Excerpted text:
◇ ◇ ◇
Wednesday, December 16, 2009
Around the NFC West: Holmgren's plans
By Mike Sando
Danny O'Neil of the Seattle Times updates Mike Holmgren's visit with the Browns regarding a front-office position. O'Neill: "The fact that a formal meeting is taking place now shows Holmgren is seeking a resolution on where he will work next season. Holmgren said two weeks ago on his weekly radio show that he would be interested in talking to Seahawks owner Paul Allen or CEO Tod Leiweke about returning to the team." I can't see Holmgren rushing to take a job in Cleveland without waiting to see what other options might come available.
Also from O'Neil: a chat transcript featuring defense of Seahawks offensive coordinator Greg Knapp. O'Neill: "I know that Greg Knapp has become someone targeted by fans. And that's understandable because the offense has been awful. But I'll ask this. What's the worst part of Seattle's offense? It's the offensive line. How many of the starting offensive linemen were added after Knapp's addition (i.e. are these the linemen he said he wanted?). The answer is Max Unger who has shown growth this year."
◇ ◇ ◇
Input data:
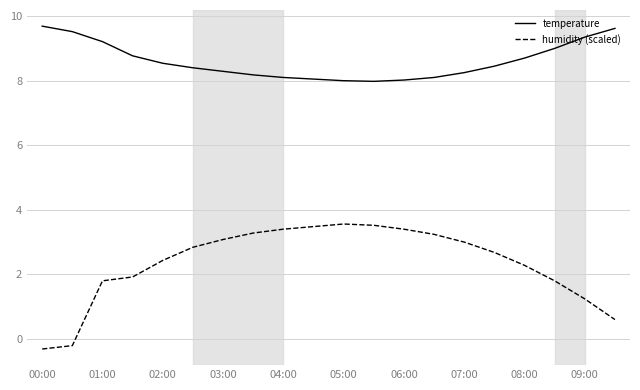

How many lines are shown in the chart?

2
◇ ◇ ◇
Problem statement:
Update the passage of the Holmgren post starting at "Wednesday, December 16, 2009" and ending at "might come available.", putting "Detroit" in place of "Cleveland".

Answer box:
Wednesday, December 16, 2009
Around the NFC West: Holmgren's plans
By Mike Sando
Danny O'Neil of the Seattle Times updates Mike Holmgren's visit with the Browns regarding a front-office position. O'Neill: "The fact that a formal meeting is taking place now shows Holmgren is seeking a resolution on where he will work next season. Holmgren said two weeks ago on his weekly radio show that he would be interested in talking to Seahawks owner Paul Allen or CEO Tod Leiweke about returning to the team." I can't see Holmgren rushing to take a job in Detroit without waiting to see what other options might come available.